Plus de femmes dans un conseil d’administration entraînent une baisse du harcèlement sexuel
L’ajout de 10% de femmes au sein du conseil d’administration d’une entreprise entraînerait une baisse de 22% des situations de harcèlement sexuel dans les années suivantes, selon une étude.

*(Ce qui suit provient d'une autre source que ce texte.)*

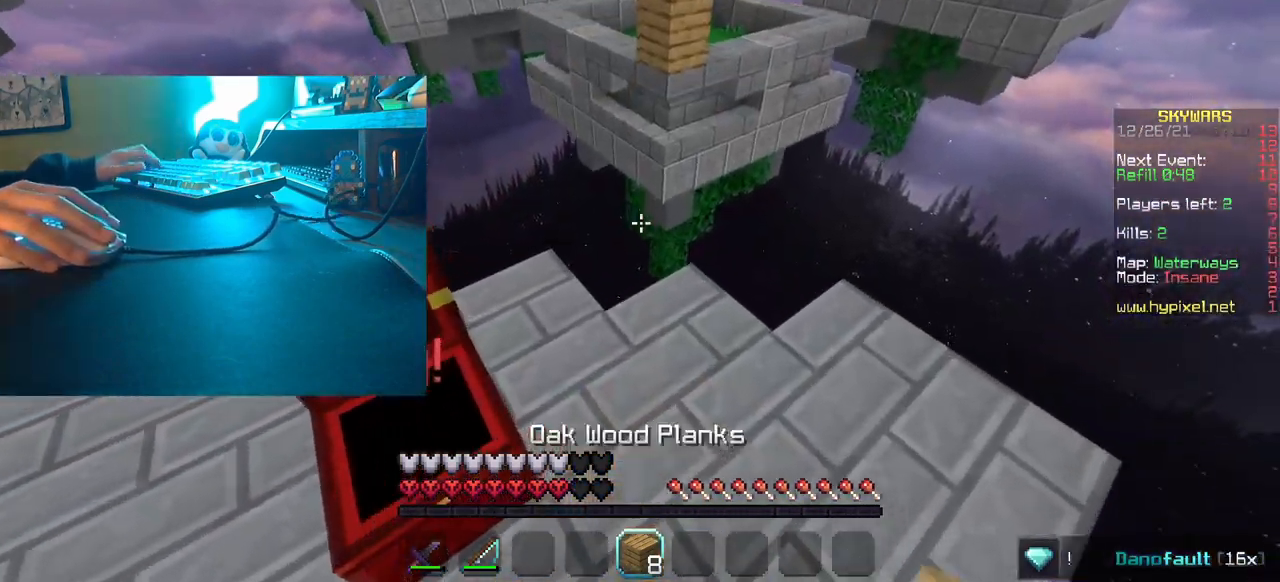
{"keys": ["w"], "mouse": [], "events": [[50, "d", "down"], [150, "d", "up"]]}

Mais gare au «féminisme washing»: rien ne sert de promouvoir une seule femme pour améliorer l’image de la compagnie.
Pour tenter d’expliquer le lien entre la présence de femmes sur un conseil d’administration (CA) et l’incidence du harcèlement sexuel, la professeure à la Faculté des sciences de l’administration de l’Université Laval, Andréanne Tremblay, et ses collègues ont analysé près de trois millions de commentaires d’employés américains sur les sites Glassdoor et Indeed, entre 2011 et 2021.
De ce nombre, 24 300 avis (0,81%) laissés par des employés concernaient le harcèlement sexuel.
«Sans être si nombreux, ces commentaires ressortaient vraiment du lot», souligne la professeure Tremblay, qui précise que ses recherches ont commencées à l’automne 2017 dans la foulée du mouvement #MeToo.
«Si le harcèlement sexuel est la première chose qu’une personne mentionne pour décrire son expérience au sein d’une entreprise, on peut croire que c’est véridique, ajoute-t-elle. Ce sont des sites de recherche d’emploi et non de dénonciation.»
L’étude publiée dans la revue Corporate Governance: An International Review signale par ailleurs que les compagnies les plus visées accusaient un retard de performance d’un point de vue financier.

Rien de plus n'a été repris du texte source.